THE EVOLUTION OF: THE LAST NINJA
Many of the great UK games developers of the Eighties were synonymous with just one home computer. Ultimate favoured the Spectrum, and while System 3’s Mark Cale respected the firm’s arcade adventures, he remembers thinking that he could better them with a Commodore 64 title that combined puzzle-solving and martial arts. “Some of the most successful games where you went around solving puzzles – in particular those from Ultimate – weren’t quite graphical enough,” Mark considers, “so what I really wanted was to have beautiful graphics combined with adventure elements. Guns had been done to death, and we had been very successful with International Karate, so we wanted to have combat with a variety of weapons, and put that into a feudal Japan environment.”

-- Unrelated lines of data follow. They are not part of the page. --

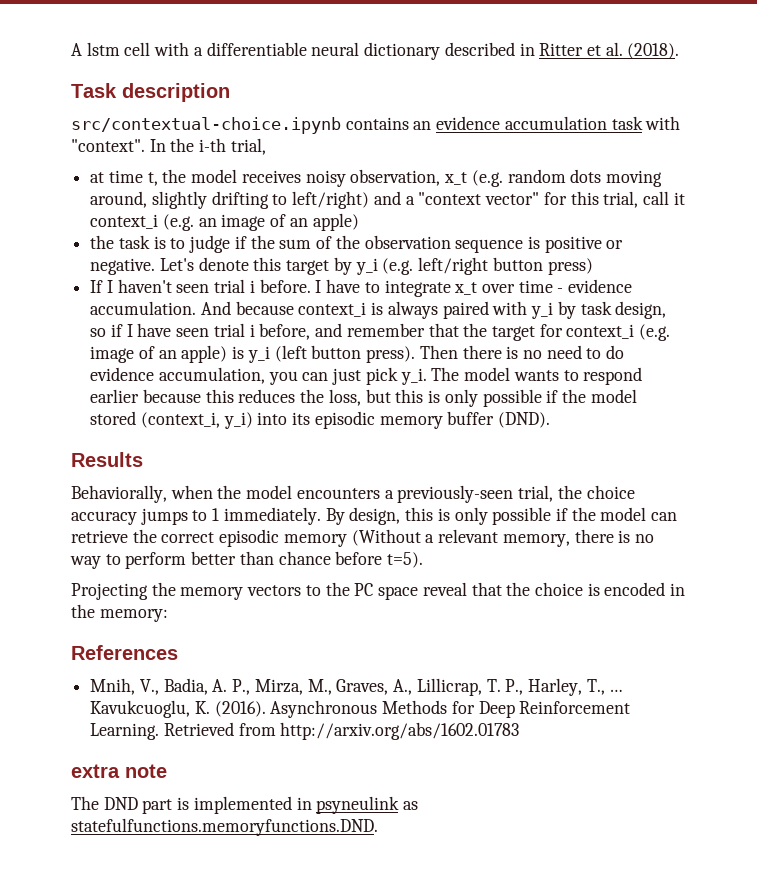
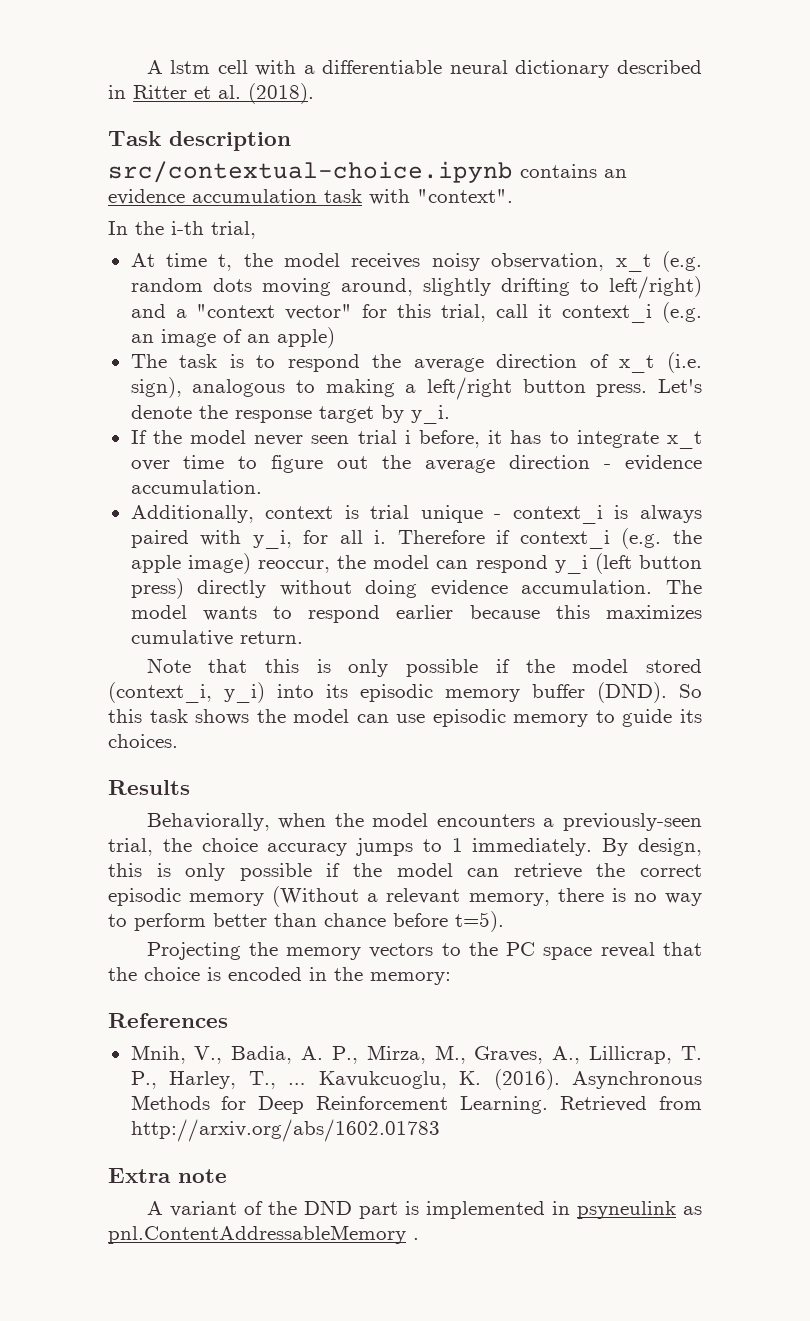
(145, 145) none -> (513, 196) //
[90,172,105,183] at -> [130,253,155,267] At
[90,235,115,249] the -> [130,354,167,368] The
[189,235,624,253] [90,257,593,275] [90,279,361,293] judge if the sum of the observation sequence is positive or negative. Let's denote this target by y_i (e.g. left/right button press) // If I haven't seen trial i before. I have -> [287,352,703,373] [130,377,702,400] [130,405,450,424] [130,430,542,448] respond the average direction of x_t (i.e. sign), analogous to making a left/right button press. Let's denote the response target by y_i. // If the model never seen trial i before, it has
[557,279,633,293] [90,301,294,315] - evidence accumulation. And because -> [238,455,702,473] [130,480,262,494] [130,505,502,523] to figure out the average direction - evidence accumulation. // Additionally, context is trial unique -
[531,301,667,319] [90,323,671,341] [90,345,625,363] [90,367,427,385] y_i by task design, so if I have seen trial i before, and remember that the target for context_i (e.g. image of an apple) is y_i (left button press). Then there is no need to do evidence accumulation, you can just pick y_i. -> [252,528,702,549] [130,553,702,574] [130,578,653,599] y_i, for all i. Therefore if context_i (e.g. the apple image) reoccur, the model can respond y_i (left button press) directly without doing evidence accumulation.
[238,389,391,406] reduces the loss, but -> [606,605,702,619] [130,630,303,646] [146,658,248,673] maximizes cumulative return. // Note that
(551, 420) none -> [679,684,702,698] [108,709,702,727] [108,734,178,748] So this task shows the model can use episodic memory to guide its choices.
[71,764,120,778] extra -> [108,1168,171,1183] Extra
[71,796,99,810] The -> [146,1201,297,1217] A variant of the
[71,818,378,836] statefulfunctions.memoryfunctions.DND. -> [108,1225,419,1244] pnl.ContentAddressableMemory .

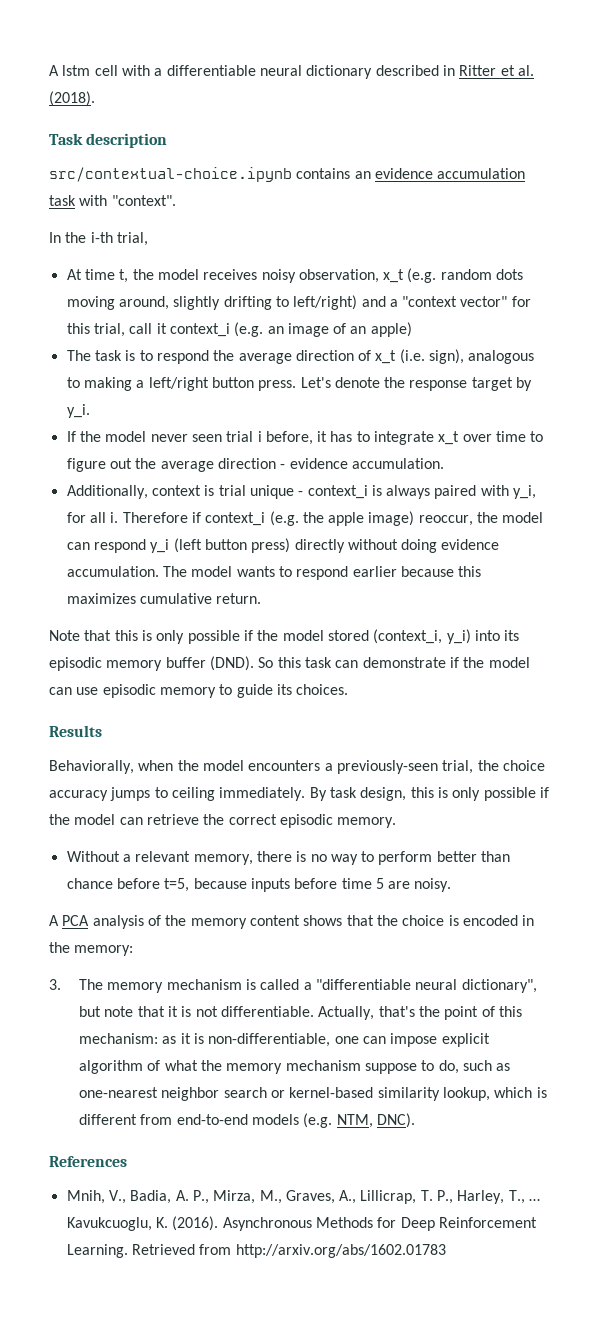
[195,709,250,725] shows -> [335,657,459,668] can demonstrate if
[451,838,463,852] 1 -> [171,787,215,801] ceiling
(629, 847) none -> [329,787,357,798] task
[189,886,360,907] memory (Without -> [337,817,397,828] [66,851,120,862] memory. // Without
[455,911,504,932] [146,942,655,960] t=5). // Projecting the memory vectors to the PC space reveal -> [164,878,452,892] [49,915,343,929] t=5, because inputs before time 5 are noisy. // A PCA analysis of the memory content shows
(451, 978) none -> [49,979,537,993] [79,1006,522,1020] [79,1033,490,1047] [79,1060,511,1074] [79,1087,547,1101] [79,1113,415,1128] // 3. The memory mechanism is called a "differentiable neural dictionary", but note that it is not differentiable. Actually, that's the point of this mechanism: as it is non-differentiable, one can impose explicit algorithm of what the memory mechanism suppose to do, such as one-nearest neighbor search or kernel-based similarity lookup, which is different from end-to-end models (e.g. NTM, DNC).
[108,1168,227,1183] [146,1200,703,1219] [108,1225,419,1244] // Extra note // A variant of the DND part is implemented in psyneulink as pnl.ContentAddressableMemory . -> (446, 1251) none

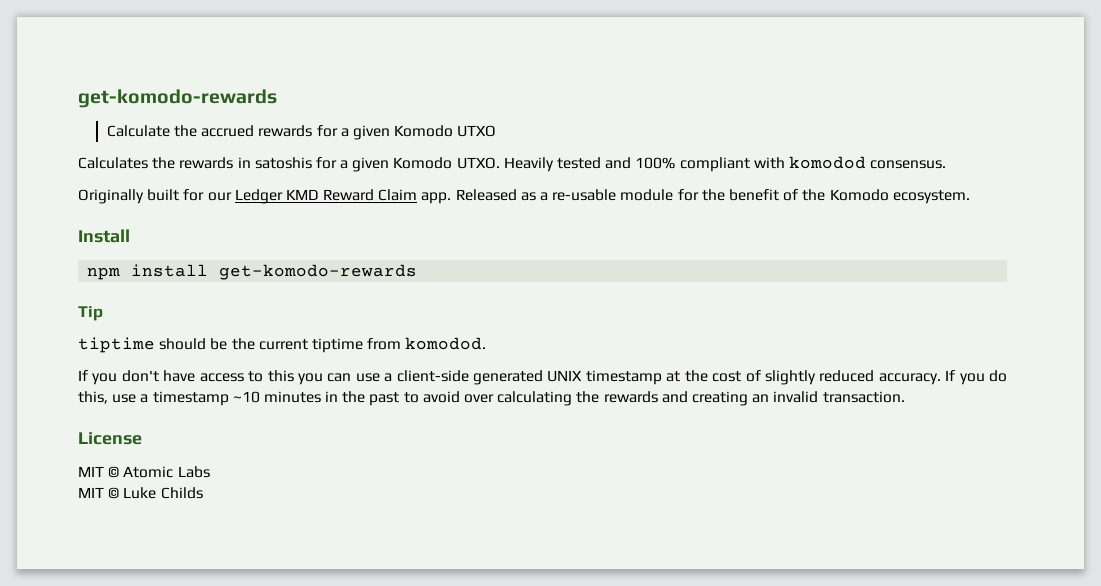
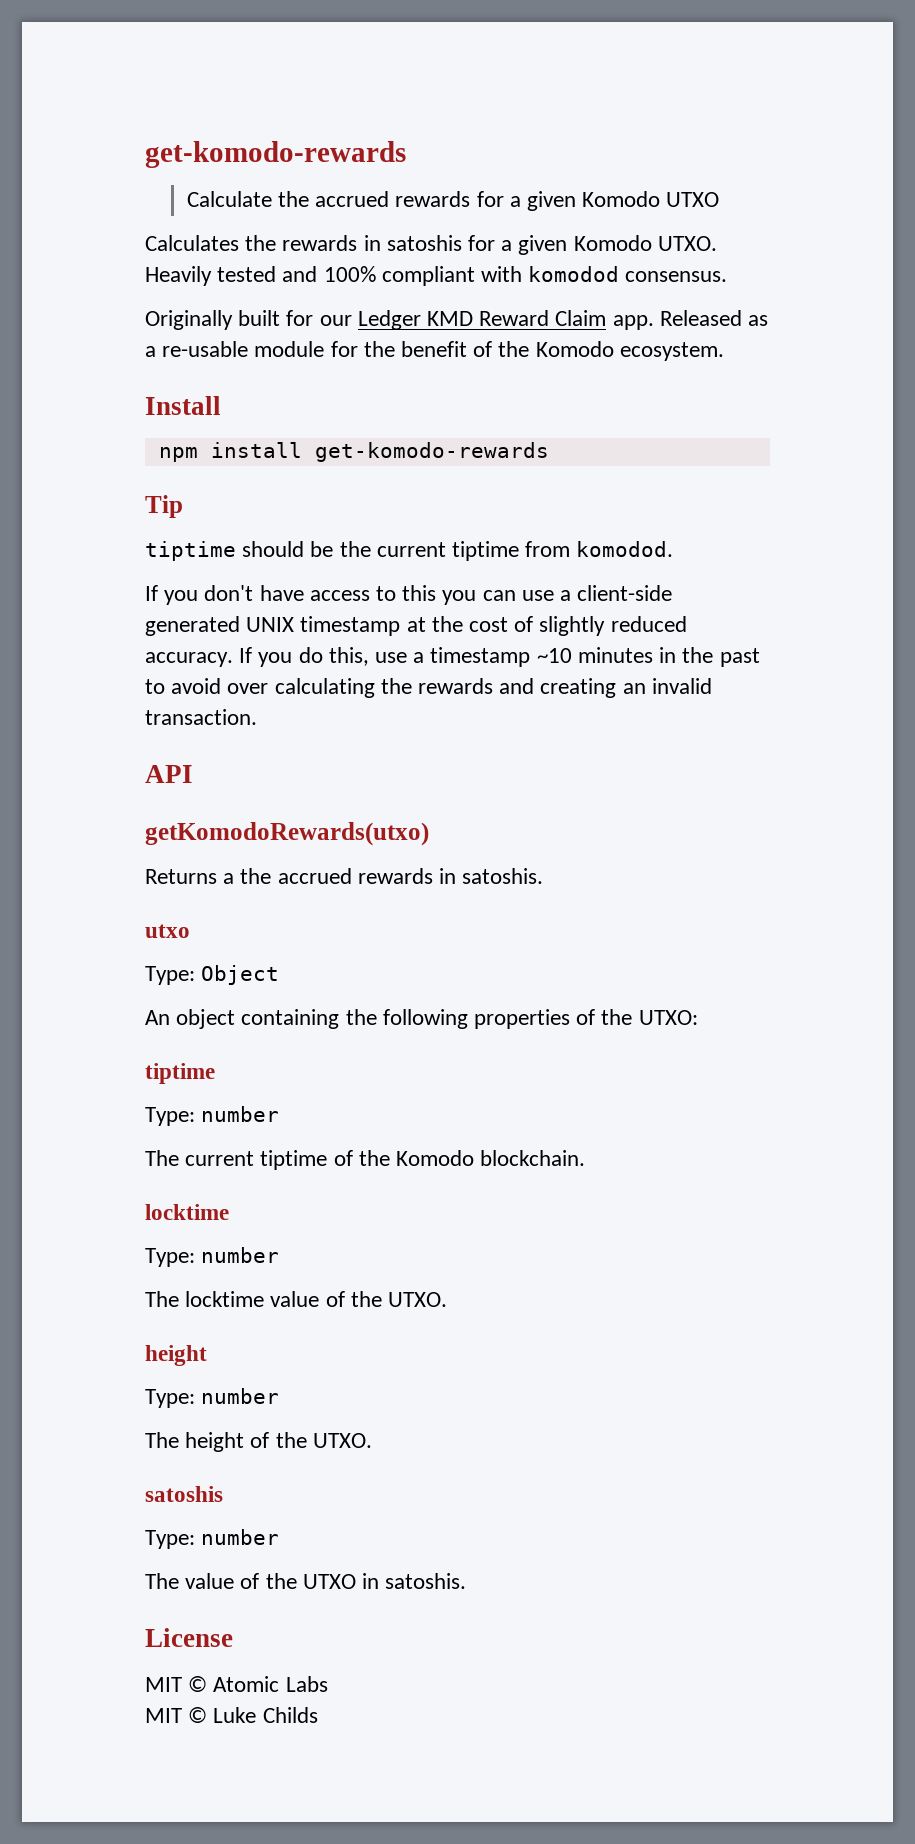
(905, 397) none -> [145,765,193,783] [145,822,429,846] [145,868,544,884] [145,924,190,938] [145,965,280,985] [145,1009,698,1029] [145,1063,215,1084] [145,1106,280,1126] [145,1150,586,1170] [145,1204,229,1220] [145,1247,280,1267] [145,1291,448,1307] [145,1345,207,1366] [145,1388,280,1408] [145,1432,372,1452] [145,1486,223,1502] [145,1529,280,1549] [145,1573,467,1589] // API // getKomodoRewards(utxo) // Returns a the accrued rewards in satoshis. // utxo // Type: Object // An object containing the following properties of the UTXO: // tiptime // Type: number // The current tiptime of the Komodo blockchain. // locktime // Type: number // The locktime value of the UTXO. // height // Type: number // The height of the UTXO. // satoshis // Type: number // The value of the UTXO in satoshis.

Having chosen an ancient Far East setting for his adventure, Mark named it The Last Ninja – after making its ninja hero the last of a clan. He then devised level designs with the same structure as the movies of a martial arts master. “Bruce Lee films like The Big Boss were like Japanese games,” Mark points out, “where you went through a level and had a boss at the end. So that was why I chose to do what I did when I designed The Last Ninja. Datasoft’s game was an all-time favourite of mine, but we didn’t want a side-on platform game, because I just thought puzzle games worked so well in an isometric view.”